SACHA, LE FAVORI DES DIEUX
La Russe Anna Starobinets, auteure du fantastique «Refuge 3/9» (Agullo), chronique le livre d’Alexandre Garros, son mari qui vient de disparaître. «Jeu de mots intraduisible», inédit en français, rassemble des chroniques sur des personnages et destins de la Russie.
Jeu de mots intraduisible est un recueil d’essais. Et le dernier livre de mon mari et père de mes enfants, célèbre écrivain et publiciste russe, Alexandre Garros, mon Sacha, mort il y a un an et qui aura 42 ans pour l’éternité. Toute cette année, je l’ai tellement passée à regretter la disparition de cet ami et mari merveilleux que j’en ai presque oublié l’une de ses particularités non moins importantes : il a aussi été un grand écrivain, un écrivain brillant, tel qu’il en existe si peu à présent.
Le jeu de mots – et du même coup le jeu de pensée –, ça le caractérise en effet, si bien qu’on n’aurait pu choisir meilleur titre pour ce recueil. Dans un certain sens, ce jeu s’avère en effet intraduisible même du russe au russe, impossible à redire et à imiter, parce qu’unique : il était le seul à écrire ainsi. La lentille magique à travers laquelle il regardait le monde et les gens, la vitesse de sa pensée et ses trajectoires incroyables lui permettaient de tisser la dentelle stylistique d’un texte avec une habileté de Spiderman, d’enfiler l’une après l’autre, sur la broche de la réflexion des métaphores, des comparaisons et des saillies époustouflantes. D’un personnage à l’autre, d’un trou perdu de la Russie (où vit l’écrivain russe Zakhar Prilepine, «gars tout simple», célèbre patriote national-bolchévique) en passant à côté d’un phare de la Mort imaginaire (sur lequel lorgnait le célèbre rockeur russe Egor Letov avant de finir par l’aborder) jusqu’à une élégante île française (où vit le célèbre libéral russe, l’intellectuel et peintre Maxime Kantor), l’auteur semble entraîner le lecteur dans une danse, une sorte de tango, avec assurance, légèreté et beauté.

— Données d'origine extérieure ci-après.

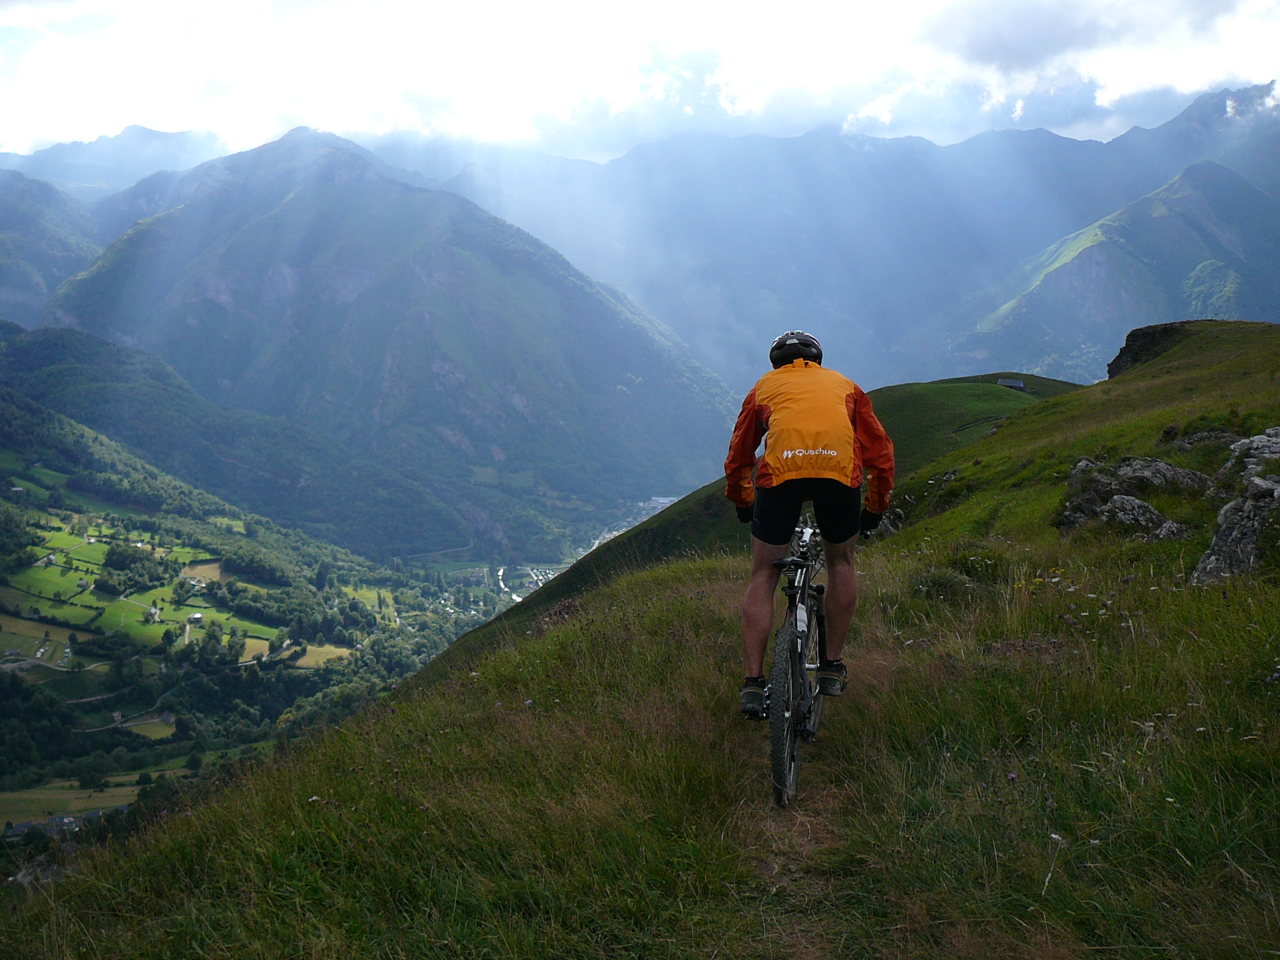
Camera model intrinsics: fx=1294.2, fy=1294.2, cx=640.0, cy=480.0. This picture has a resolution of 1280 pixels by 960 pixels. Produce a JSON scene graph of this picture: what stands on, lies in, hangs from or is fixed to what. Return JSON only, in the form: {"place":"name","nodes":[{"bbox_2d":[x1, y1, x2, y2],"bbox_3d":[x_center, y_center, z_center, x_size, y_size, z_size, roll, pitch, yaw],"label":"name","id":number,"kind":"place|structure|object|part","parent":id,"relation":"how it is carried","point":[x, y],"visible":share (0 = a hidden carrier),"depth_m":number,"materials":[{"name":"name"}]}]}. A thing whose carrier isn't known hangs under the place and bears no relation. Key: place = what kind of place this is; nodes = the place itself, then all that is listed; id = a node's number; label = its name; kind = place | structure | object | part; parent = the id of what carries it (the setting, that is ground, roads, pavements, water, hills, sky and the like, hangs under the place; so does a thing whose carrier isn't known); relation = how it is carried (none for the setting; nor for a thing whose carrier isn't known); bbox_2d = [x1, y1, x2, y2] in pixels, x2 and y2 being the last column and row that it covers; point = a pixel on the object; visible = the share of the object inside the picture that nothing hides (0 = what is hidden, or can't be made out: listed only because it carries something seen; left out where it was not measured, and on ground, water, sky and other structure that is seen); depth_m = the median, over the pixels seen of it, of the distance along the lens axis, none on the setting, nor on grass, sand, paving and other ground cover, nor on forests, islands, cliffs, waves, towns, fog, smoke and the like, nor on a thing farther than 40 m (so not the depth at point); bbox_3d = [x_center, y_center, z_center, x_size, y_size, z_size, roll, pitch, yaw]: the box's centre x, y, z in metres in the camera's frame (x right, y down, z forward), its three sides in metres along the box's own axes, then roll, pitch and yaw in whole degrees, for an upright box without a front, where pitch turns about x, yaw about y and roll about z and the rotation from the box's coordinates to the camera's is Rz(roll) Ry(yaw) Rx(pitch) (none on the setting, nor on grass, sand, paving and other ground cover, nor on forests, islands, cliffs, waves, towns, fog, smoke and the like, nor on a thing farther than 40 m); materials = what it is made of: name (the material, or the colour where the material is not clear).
{"place":"outdoors","nodes":[
{"label":"outdoors","id":0,"kind":"place"},
{"bbox_2d":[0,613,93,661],"label":"green field","id":1,"kind":"structure","parent":0,"point":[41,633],"materials":[{"name":"green plant"}]},
{"bbox_2d":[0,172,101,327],"label":"mountain","id":2,"kind":"structure","parent":0,"point":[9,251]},
{"bbox_2d":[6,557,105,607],"label":"green field","id":3,"kind":"structure","parent":0,"point":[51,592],"materials":[{"name":"green plant"}]},
{"bbox_2d":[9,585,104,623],"label":"green field","id":4,"kind":"structure","parent":0,"point":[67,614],"materials":[{"name":"green plant"}]},
{"bbox_2d":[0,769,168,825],"label":"field","id":5,"kind":"structure","parent":0,"point":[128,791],"materials":[{"name":"green plant"}]},
{"bbox_2d":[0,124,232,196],"label":"mountain","id":6,"kind":"structure","parent":0,"point":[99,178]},
{"bbox_2d":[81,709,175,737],"label":"road","id":7,"kind":"structure","parent":0,"point":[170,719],"materials":[{"name":"grey concrete"}]},
{"bbox_2d":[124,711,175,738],"label":"field","id":8,"kind":"structure","parent":0,"point":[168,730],"materials":[{"name":"green plant"}]},
{"bbox_2d":[107,590,278,650],"label":"green field","id":9,"kind":"structure","parent":0,"point":[170,614],"materials":[{"name":"green plant"}]},
{"bbox_2d":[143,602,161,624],"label":"house","id":10,"kind":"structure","parent":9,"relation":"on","point":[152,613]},
{"bbox_2d":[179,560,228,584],"label":"field","id":11,"kind":"structure","parent":0,"point":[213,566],"materials":[{"name":"brown plant"}]},
{"bbox_2d":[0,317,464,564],"label":"forested hill","id":12,"kind":"structure","parent":0,"point":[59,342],"materials":[{"name":"green plant"}]},
{"bbox_2d":[0,342,501,864],"label":"valley","id":13,"kind":"structure","parent":0,"point":[59,673],"materials":[{"name":"green plant"}]},
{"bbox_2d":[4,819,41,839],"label":"house","id":14,"kind":"structure","parent":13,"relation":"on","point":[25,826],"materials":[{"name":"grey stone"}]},
{"bbox_2d":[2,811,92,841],"label":"house","id":15,"kind":"structure","parent":13,"relation":"on","point":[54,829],"materials":[{"name":"grey stone"}]},
{"bbox_2d":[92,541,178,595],"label":"trees","id":16,"kind":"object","parent":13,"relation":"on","point":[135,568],"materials":[{"name":"green plant"}]},
{"bbox_2d":[187,611,204,623],"label":"house","id":17,"kind":"structure","parent":13,"relation":"on","point":[197,617],"materials":[{"name":"white"}]},
{"bbox_2d":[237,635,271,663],"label":"field","id":18,"kind":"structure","parent":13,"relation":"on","point":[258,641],"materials":[{"name":"beige plant"}]},
{"bbox_2d":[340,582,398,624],"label":"green field","id":19,"kind":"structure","parent":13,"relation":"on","point":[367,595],"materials":[{"name":"green plant"}]},
{"bbox_2d":[289,642,354,668],"label":"field","id":20,"kind":"structure","parent":0,"point":[321,660],"materials":[{"name":"beige plant"}]},
{"bbox_2d":[38,125,745,547],"label":"mountain","id":21,"kind":"structure","parent":0,"point":[292,203],"materials":[{"name":"stone"}]},
{"bbox_2d":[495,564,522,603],"label":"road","id":22,"kind":"structure","parent":0,"point":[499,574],"materials":[{"name":"white"}]},
{"bbox_2d":[399,493,682,612],"label":"valley","id":23,"kind":"structure","parent":0,"point":[499,574],"materials":[{"name":"green plant"}]},
{"bbox_2d":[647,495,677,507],"label":"building","id":24,"kind":"structure","parent":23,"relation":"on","point":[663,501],"materials":[{"name":"white"}]},
{"bbox_2d":[0,0,1279,169],"label":"sky","id":25,"kind":"structure","parent":0,"point":[22,4],"materials":[{"name":"white"}]},
{"bbox_2d":[0,318,1279,959],"label":"grassy slope","id":26,"kind":"structure","parent":0,"point":[1117,453],"materials":[{"name":"green plant"}]},
{"bbox_2d":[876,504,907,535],"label":"rock","id":27,"kind":"object","parent":26,"relation":"on","point":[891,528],"visible":0.42,"depth_m":14.40,"materials":[{"name":"grey stone"}]},
{"bbox_2d":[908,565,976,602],"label":"shrub","id":28,"kind":"object","parent":26,"relation":"on","point":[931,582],"visible":0.61,"depth_m":9.06,"materials":[{"name":"green plant"}]},
{"bbox_2d":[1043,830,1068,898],"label":"flower","id":29,"kind":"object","parent":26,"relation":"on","point":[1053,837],"visible":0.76,"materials":[{"name":"white plant"}]},
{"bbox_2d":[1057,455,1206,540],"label":"rock","id":30,"kind":"object","parent":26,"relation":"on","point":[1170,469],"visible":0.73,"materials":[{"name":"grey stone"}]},
{"bbox_2d":[1097,493,1185,537],"bbox_3d":[3.918,0.356,10.119,0.694,0.458,0.766,0,7,2],"label":"rock","id":31,"kind":"object","parent":26,"relation":"on","point":[1111,506],"visible":0.77,"depth_m":9.99,"materials":[{"name":"grey stone"}]},
{"bbox_2d":[1105,320,1195,378],"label":"rock outcrop","id":32,"kind":"object","parent":26,"relation":"on","point":[1119,356],"visible":0.39,"depth_m":25.61,"materials":[{"name":"stone"}]},
{"bbox_2d":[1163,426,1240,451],"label":"rock","id":33,"kind":"object","parent":26,"relation":"on","point":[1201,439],"visible":0.56,"depth_m":14.15,"materials":[{"name":"grey stone"}]},
{"bbox_2d":[1188,433,1279,584],"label":"rock","id":34,"kind":"object","parent":26,"relation":"on","point":[1212,557],"visible":0.83,"depth_m":8.13,"materials":[{"name":"grey stone"}]},
{"bbox_2d":[1218,427,1279,481],"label":"rock","id":35,"kind":"object","parent":26,"relation":"on","point":[1254,439],"visible":0.71,"depth_m":10.17,"materials":[{"name":"grey stone"}]},
{"bbox_2d":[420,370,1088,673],"label":"grassy hill","id":36,"kind":"structure","parent":0,"point":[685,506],"materials":[{"name":"green plant"}]},
{"bbox_2d":[996,377,1025,390],"label":"hut","id":37,"kind":"structure","parent":36,"relation":"on","point":[1008,383],"materials":[{"name":"grey"}]},
{"bbox_2d":[726,613,907,957],"label":"dirt path","id":38,"kind":"structure","parent":0,"point":[777,861],"materials":[{"name":"brown soil"}]},
{"bbox_2d":[762,511,839,808],"bbox_3d":[0.668,0.661,5.244,0.457,1.126,1.636,2,7,13],"label":"bicycle","id":39,"kind":"object","parent":38,"relation":"on","point":[801,644],"visible":0.6,"depth_m":4.91,"materials":[{"name":"black metal"}]},
{"label":"wheel","id":40,"kind":"part","parent":39,"relation":"part of","materials":[{"name":"black rubber"}]},
{"label":"saddle","id":41,"kind":"part","parent":39,"relation":"part of","materials":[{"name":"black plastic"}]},
{"label":"handlebars","id":42,"kind":"part","parent":39,"relation":"part of","materials":[{"name":"black metal"}]},
{"bbox_2d":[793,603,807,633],"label":"water bottle","id":43,"kind":"object","parent":39,"relation":"attached to","point":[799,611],"visible":0.77,"depth_m":5.07,"materials":[{"name":"white plastic"}]},
{"bbox_2d":[723,327,895,720],"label":"man","id":44,"kind":"object","parent":39,"relation":"on","point":[812,436],"visible":0.97,"depth_m":5.25},
{"bbox_2d":[425,87,1279,394],"label":"mountain","id":45,"kind":"structure","parent":0,"point":[849,297],"materials":[{"name":"blue"}]},
{"bbox_2d":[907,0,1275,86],"label":"cloud","id":46,"kind":"structure","parent":0,"point":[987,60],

La dignité, aussi bien dans la vie qu’au cinéma
N’ayant jamais redouté la mort, Sacha était incroyablement attentif à la vie. Il a cherché et trouvé le sens de l’existence dans chacune de ses manifestations, dans toutes ses incarnations. Jeu de mots intraduisible, ce sont ses notes en marge de la vie, une tentative pour saisir l’esprit du temps, dresser la chronique d’une époque, tracer et réunir les lignes des destins échus aux êtres passionnés de la Russie contemporaine, vivants et morts. Le futur partisan du Donbass, Zakhar Prilépine, explique à Sacha comment il convient d’aimer sa patrie. Le grand réalisateur russe Alexeï Guerman (aujourd’hui décédé) lui parle de l’importance de la notion de dignité, aussi bien dans la vie qu’au cinéma. L’illustre clown russe Slava Polounine raconte comment il s’y est pris pour construire son propre empire du bonheur ; la poétesse Véra Polozkova, si populaire, comment ne pas se consumer de l’intérieur quand on se sent une étoile…
Une trentaine d’essais, et dans chacun d’eux, le talent, l’humour, l’esprit et la générosité infinie de leur auteur, même si cette dernière qualité n’est en général pas le propre des intelligents et des spirituels. Seul Sacha savait réunir des gens aux points de vue diamétralement opposés aussi bien sous une même page de garde qu’autour d’une table (certains des héros de ses essais ont passé du temps dans notre cuisine d’écrivains). A présent, cela n’est plus possible et nombre de personnages de ce livre, qui s’en tenaient autrefois à des avis divergents, sont devenus aujourd’hui de véritables ennemis, des deux côtés de la ligne de front du Donbass.
Et notre maison est vide. Elle ne reçoit plus d’invités passionnés que Sacha était prêt à écouter dans notre cuisine jusqu’à 5 heures du matin, elle n’accueille plus Sacha lui-même – cet écrivain et cet homme passionné, qui aimait la vie aussi intensément qu’un gamin, la comprenait aussi subtilement qu’un philosophe et l’a quittée avec le courage d’un héros.